We create a statistical model from measurements obtained from continuously moving platforms to estimate area-wide average vehicle emission factors of neighborhoods. These model predictions are used to estimate emission factors by source-related features within a city. Furthermore, our model can calculate separately light-duty and heavy-duty vehicle emission factors for a study area while also separating out high-emitter vehicles that may artificially skew emission factor estimates. Study areas include Los Angeles, USA and Chengdu, China.


Publications: Kelp et al., (2020) Atmos. Env.

Related Publications: Wen et al., (2019)

Cookstove intervention figure
Diurnal distribution of real-time PM2.5 concentrations with 10-min resolution. “S1” (A) is the pre-intervention baseline and “S2” (B) is the post-intervention follow-up using cookstoves.

Indoor Air Pollution from Cookstove Interventions in S. India

Biomass combustion from residential cookstoves is a major source of indoor air pollution and a large contributor to the global burden of disease. Investment of resources into rural energy intervention programs has great potential to improve household air quality in developing countries and thus increase quality of life and improve public health. We conducted a randomized intervention study to evaluate air pollution impacts of a carbon-finance-approved cookstove in rural South India. We employed real-time monitors to measure indoor concentrations of PM2.5, black carbon (BC) and carbon monoxide (CO) in households using carbon-finance-approved stoves and households continuing to use traditional open fire stoves. Implementation of the new cookstoves decreased concentrations of CO and PM2.5, but increased BC concentrations relative to the traditional stoves.

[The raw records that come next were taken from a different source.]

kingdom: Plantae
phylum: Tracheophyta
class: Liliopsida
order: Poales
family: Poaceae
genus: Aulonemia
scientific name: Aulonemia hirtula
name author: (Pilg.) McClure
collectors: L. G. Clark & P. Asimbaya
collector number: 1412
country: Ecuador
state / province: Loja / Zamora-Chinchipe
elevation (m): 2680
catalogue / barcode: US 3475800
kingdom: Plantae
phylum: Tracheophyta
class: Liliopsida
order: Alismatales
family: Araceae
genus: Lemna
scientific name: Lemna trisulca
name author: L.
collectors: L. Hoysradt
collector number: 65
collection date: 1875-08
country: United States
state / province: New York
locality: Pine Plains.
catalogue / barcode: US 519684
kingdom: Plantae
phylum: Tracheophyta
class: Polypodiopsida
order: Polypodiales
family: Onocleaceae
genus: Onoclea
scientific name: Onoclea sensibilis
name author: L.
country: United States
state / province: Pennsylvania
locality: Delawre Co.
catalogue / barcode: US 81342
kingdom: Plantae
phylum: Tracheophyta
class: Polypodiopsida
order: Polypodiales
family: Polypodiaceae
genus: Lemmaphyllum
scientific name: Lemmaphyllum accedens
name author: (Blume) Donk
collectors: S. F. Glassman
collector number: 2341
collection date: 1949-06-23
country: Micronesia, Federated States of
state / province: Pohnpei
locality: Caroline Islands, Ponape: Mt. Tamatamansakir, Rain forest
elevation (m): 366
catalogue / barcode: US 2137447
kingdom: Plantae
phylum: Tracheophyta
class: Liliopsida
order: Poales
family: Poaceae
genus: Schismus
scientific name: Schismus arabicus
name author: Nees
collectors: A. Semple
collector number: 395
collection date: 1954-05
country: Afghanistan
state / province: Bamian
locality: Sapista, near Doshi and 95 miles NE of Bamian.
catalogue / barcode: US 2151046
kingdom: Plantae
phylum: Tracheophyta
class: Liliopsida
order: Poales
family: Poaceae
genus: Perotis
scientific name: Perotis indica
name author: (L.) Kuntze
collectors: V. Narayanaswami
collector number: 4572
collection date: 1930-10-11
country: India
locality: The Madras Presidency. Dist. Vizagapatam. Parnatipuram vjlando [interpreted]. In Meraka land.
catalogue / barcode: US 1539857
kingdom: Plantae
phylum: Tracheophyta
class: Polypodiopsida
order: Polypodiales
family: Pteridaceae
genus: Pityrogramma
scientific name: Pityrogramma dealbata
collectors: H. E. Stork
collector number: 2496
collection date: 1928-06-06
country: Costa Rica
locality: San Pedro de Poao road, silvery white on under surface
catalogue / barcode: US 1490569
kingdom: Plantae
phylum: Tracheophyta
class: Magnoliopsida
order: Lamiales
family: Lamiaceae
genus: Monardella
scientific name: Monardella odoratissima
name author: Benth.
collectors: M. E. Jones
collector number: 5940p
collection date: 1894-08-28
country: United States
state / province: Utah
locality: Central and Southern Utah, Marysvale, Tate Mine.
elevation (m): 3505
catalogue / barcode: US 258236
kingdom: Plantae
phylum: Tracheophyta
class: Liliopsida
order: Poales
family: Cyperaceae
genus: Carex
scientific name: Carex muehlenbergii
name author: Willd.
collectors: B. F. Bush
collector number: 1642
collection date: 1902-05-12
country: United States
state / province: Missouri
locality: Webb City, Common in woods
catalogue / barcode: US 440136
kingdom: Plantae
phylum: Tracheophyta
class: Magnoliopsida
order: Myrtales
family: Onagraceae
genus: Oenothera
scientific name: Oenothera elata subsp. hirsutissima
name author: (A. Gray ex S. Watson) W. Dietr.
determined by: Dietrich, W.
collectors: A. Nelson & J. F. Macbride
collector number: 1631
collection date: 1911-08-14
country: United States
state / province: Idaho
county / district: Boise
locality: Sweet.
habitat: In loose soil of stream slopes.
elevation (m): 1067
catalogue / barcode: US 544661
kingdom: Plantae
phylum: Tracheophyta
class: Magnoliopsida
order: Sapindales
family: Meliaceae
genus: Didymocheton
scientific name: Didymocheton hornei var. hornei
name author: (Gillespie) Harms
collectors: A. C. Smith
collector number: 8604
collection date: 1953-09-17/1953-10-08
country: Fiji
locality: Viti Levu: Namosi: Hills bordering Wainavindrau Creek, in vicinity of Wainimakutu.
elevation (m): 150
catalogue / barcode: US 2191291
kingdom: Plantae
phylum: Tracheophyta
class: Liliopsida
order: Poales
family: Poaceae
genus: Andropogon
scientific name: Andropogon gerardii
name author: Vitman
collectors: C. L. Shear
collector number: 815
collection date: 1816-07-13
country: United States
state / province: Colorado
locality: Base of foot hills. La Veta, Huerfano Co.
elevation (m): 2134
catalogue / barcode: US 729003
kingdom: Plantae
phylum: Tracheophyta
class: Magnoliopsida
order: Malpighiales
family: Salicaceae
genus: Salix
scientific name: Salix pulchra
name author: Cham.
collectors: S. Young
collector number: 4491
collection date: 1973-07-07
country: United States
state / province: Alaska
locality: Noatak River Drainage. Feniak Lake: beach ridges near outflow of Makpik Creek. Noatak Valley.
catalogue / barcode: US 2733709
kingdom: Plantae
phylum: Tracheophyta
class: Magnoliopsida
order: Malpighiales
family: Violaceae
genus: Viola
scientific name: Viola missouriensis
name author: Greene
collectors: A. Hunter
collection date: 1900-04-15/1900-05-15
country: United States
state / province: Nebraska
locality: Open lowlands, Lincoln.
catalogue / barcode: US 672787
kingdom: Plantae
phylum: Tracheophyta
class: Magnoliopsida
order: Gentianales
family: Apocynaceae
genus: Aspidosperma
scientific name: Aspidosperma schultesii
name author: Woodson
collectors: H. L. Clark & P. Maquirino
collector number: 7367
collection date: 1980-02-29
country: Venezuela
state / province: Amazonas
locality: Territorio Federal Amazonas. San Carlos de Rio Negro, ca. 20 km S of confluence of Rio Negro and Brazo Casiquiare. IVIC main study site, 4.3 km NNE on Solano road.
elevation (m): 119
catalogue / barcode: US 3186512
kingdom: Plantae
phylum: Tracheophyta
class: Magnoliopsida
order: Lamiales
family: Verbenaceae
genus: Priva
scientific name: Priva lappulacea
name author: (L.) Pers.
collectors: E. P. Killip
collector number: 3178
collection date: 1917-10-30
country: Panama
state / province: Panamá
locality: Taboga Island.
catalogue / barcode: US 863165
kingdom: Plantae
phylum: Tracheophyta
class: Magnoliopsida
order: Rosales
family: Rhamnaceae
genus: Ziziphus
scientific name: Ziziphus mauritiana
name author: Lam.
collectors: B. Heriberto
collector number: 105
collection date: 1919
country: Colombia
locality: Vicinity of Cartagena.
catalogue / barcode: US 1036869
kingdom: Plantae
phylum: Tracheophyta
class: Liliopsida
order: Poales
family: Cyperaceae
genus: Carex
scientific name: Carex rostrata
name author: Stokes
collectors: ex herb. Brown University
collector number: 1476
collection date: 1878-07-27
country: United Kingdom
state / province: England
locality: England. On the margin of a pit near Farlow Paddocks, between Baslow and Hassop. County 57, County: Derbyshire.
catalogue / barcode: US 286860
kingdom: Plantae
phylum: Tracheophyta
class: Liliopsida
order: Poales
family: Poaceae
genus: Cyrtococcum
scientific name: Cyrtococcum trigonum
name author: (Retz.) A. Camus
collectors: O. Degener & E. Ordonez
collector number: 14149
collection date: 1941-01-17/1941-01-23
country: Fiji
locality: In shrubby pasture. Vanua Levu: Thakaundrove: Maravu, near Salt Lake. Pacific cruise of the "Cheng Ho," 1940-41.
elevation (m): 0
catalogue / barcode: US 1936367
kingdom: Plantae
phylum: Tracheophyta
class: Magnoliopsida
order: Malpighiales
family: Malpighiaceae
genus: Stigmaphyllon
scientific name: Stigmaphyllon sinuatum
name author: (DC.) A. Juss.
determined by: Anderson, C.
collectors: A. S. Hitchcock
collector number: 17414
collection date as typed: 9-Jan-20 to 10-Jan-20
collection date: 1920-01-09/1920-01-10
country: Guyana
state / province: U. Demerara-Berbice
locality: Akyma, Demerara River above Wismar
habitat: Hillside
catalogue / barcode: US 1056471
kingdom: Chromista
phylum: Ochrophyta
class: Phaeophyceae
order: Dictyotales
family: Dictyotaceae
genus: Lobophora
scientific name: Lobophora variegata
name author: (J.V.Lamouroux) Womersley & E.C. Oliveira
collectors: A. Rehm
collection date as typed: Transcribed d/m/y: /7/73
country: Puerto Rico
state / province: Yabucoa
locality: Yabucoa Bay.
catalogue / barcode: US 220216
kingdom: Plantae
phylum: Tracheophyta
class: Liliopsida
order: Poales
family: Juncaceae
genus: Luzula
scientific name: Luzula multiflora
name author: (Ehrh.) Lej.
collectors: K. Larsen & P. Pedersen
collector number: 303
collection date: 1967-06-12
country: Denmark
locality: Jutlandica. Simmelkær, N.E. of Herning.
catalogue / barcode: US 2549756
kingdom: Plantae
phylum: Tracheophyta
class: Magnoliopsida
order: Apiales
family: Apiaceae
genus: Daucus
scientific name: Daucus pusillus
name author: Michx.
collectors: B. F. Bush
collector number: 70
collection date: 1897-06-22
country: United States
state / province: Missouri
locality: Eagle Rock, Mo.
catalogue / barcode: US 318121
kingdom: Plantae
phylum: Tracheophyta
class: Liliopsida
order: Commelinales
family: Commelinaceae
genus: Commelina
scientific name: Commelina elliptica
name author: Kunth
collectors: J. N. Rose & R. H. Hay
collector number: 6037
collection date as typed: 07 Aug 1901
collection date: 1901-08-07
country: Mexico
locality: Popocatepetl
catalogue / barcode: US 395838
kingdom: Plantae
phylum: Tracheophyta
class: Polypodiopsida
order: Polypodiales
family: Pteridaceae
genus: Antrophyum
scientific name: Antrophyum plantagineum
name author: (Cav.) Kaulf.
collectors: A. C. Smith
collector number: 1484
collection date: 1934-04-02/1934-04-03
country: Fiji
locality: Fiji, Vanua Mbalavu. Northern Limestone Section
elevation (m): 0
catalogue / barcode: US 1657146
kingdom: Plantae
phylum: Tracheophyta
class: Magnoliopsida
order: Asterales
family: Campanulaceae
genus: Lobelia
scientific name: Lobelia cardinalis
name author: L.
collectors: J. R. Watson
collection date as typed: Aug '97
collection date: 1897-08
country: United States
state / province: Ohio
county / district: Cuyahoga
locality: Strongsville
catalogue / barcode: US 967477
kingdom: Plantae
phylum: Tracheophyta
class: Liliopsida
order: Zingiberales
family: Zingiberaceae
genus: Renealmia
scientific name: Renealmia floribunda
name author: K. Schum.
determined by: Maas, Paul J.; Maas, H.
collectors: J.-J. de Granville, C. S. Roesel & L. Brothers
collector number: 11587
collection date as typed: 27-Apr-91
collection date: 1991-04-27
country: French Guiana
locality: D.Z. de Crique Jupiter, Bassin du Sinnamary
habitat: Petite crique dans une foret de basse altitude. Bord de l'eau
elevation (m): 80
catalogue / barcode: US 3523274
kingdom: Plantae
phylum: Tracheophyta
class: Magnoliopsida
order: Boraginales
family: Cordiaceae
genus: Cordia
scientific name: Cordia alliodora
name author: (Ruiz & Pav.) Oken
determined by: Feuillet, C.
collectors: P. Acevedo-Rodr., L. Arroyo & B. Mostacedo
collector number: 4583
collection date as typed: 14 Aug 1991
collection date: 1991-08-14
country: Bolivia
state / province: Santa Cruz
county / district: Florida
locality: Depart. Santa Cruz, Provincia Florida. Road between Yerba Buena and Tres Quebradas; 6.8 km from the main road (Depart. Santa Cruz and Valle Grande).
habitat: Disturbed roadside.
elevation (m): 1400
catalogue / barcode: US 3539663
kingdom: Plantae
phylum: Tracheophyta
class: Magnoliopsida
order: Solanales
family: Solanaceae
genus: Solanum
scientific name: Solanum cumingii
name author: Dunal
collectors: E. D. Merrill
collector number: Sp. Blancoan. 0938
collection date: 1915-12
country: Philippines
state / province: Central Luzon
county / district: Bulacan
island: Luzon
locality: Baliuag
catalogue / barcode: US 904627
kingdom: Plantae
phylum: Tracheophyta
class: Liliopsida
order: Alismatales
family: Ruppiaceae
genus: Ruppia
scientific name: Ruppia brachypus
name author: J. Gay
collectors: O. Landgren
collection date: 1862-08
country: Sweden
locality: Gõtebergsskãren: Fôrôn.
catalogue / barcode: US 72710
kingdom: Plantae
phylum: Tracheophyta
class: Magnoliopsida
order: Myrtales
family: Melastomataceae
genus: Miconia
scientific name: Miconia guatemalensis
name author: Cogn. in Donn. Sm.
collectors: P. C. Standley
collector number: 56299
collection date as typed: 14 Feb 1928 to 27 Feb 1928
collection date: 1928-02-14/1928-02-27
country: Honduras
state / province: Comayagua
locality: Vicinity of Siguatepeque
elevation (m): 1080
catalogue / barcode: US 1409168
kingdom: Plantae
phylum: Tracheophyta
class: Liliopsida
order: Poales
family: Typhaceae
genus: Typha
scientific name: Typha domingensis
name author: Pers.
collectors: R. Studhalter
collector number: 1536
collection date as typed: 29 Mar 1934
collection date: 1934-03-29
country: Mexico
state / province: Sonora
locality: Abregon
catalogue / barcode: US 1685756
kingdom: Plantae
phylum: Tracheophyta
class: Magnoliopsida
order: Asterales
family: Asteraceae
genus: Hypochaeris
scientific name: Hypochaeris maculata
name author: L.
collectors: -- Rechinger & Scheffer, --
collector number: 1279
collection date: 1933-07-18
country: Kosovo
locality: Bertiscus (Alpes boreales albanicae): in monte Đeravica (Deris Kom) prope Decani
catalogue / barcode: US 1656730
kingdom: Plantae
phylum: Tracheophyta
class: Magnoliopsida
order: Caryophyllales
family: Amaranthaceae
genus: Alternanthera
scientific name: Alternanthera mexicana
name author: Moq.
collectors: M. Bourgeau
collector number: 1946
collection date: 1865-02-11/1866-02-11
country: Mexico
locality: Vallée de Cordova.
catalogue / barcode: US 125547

Although lab studies have clearly demonstrated the potential benefits of cookstove interventions, achieving these same benefits in real households is more complex. This work suggests that reduction in indoor pollution from intervention cookstoves might not be occurring in practice to the same extent as is expected from lab evaluation, and that benefits from such interventions should not be assumed.